- EXERCISE INSTRUCTIONS:
A – Answer these questions from the thread on polynomial features:
(i) About how many features does the asker say the project has?
(ii) Which itertools function does the reply from the user with reputation 86 describe as better?
(iii) Which pair does the last reply say itertools.combinations will not produce?
B – In the thread on polynomial features, why does the first reply's edit switch from building sets to building sorted tuples? Answer in one to three sentences.
C – Copy out the part of the thread on polynomial features that opens with the words containing "will nicely give" and closes with "generate (x2, x1)".

Reputation: 33223
I have a feature set
[x1,x2....xm]
Now I want to create polynomial feature set What that means is that if degree is two, then I have the feature set
[x1.... xm,x1^2,x2^2...xm^2, x1x2, x1x3....x1,xm......xm-1x1....xm-1xm]
So it contains terms of only of order 2.. same is if order is three.. then you will have cubic terms as well..
How to do this?
Edit 1: I am working on a machine learning project where I have close to 7 features... and a non-linear regression on this linear features are giving ok result...Hence I thought that to get more number in features I can map these features to a higher dimension.. So one way is to consider polynomial order of the feature vector... Also generating x1*x1 is easy.. :) but getting the rest of the combinations are a bit tricky..
Can combinations give me x1x2x3 result if the order is 3?
Upvotes: 5
Views: 3139
Reputation: 60
Using Karl's answer as inspiration, try using product and then taking advantage of the set object. Something like,
set([set(comb) for comb in itertools.product(range(5),range(5)])
This will get rid of recurring pairs. Then you can turn the set back into a list and sort it or iterate over it as you please.
EDIT:
this will actually kill the x_m^2
terms, so build sorted tuples instead of sets. this will allow the terms to be hashable and nonrepeating.
set([tuple(sorted(comb)) for comb in itertools.product(range(5),range(5))])
Upvotes: 0
Reputation: 86
Use
itertools.combinations(list, r)
where list
is the feature set, and r is the order of desired polynomial features. Then multiply elements of the sublists given by the above. That should give you {x1*x2, x1*x3, ...}
. You'll need to construct other ones, then union all parts.
[Edit]
Better: itertools.combinations_with_replacement(list, r)
will nicely give sorted length-r tuples with repeated elements allowed.
Upvotes: 5
Reputation: 61509
You could use itertools.product
to create all the possible sets of n values that are chosen from the original set; but keep in mind that this will generate (x2, x1)
as well as (x1, x2)
.
Similarly, itertools.combinations
will produce sets without repetition or re-ordering, but that means you won't get (x1, x1)
for example.
What exactly are you trying to do? What do you need these result values for? Are you sure you do want those x1^2
type terms (what does it mean to have the same feature more than once)? What exactly is a "feature" in this context anyway?
Upvotes: 3

- EXTRACTED INFORMATION:
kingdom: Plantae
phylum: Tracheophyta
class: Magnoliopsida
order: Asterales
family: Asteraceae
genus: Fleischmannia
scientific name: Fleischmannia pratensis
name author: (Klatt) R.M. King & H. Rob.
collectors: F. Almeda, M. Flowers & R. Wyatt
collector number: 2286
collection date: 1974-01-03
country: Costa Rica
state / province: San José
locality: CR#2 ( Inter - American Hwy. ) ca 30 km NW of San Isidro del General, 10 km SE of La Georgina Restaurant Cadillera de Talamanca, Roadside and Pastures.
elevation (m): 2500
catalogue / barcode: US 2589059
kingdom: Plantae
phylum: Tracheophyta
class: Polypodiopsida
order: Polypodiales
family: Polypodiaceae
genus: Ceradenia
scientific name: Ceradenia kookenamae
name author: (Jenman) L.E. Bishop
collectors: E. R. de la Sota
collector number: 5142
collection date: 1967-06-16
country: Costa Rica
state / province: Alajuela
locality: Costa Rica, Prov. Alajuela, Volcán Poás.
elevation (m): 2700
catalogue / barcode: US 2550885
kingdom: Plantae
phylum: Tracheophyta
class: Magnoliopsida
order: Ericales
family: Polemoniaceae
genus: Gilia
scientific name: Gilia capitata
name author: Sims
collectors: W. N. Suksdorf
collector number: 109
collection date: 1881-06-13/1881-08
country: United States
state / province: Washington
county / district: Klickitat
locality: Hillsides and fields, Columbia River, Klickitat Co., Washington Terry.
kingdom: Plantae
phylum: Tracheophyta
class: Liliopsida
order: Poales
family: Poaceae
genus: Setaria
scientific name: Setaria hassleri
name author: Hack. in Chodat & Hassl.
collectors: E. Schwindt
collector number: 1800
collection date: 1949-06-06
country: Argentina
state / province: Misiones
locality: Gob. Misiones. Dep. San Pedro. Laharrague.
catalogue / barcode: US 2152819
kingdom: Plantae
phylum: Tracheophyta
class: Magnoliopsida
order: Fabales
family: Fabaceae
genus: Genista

- RESPONSES PER TASK:
A –
(i) Close to 7 features.
(ii) itertools.combinations_with_replacement.
(iii) (x1, x1).

B – Building sets would remove the x_m^2 terms. Sorted tuples keep the terms hashable and nonrepeating.

C –
will nicely give sorted length-r tuples with repeated elements allowed.
Upvotes: 5
Reputation: 61509
You could use itertools.product
to create all the possible sets of n values that are chosen from the original set; but keep in mind that this will generate (x2, x1)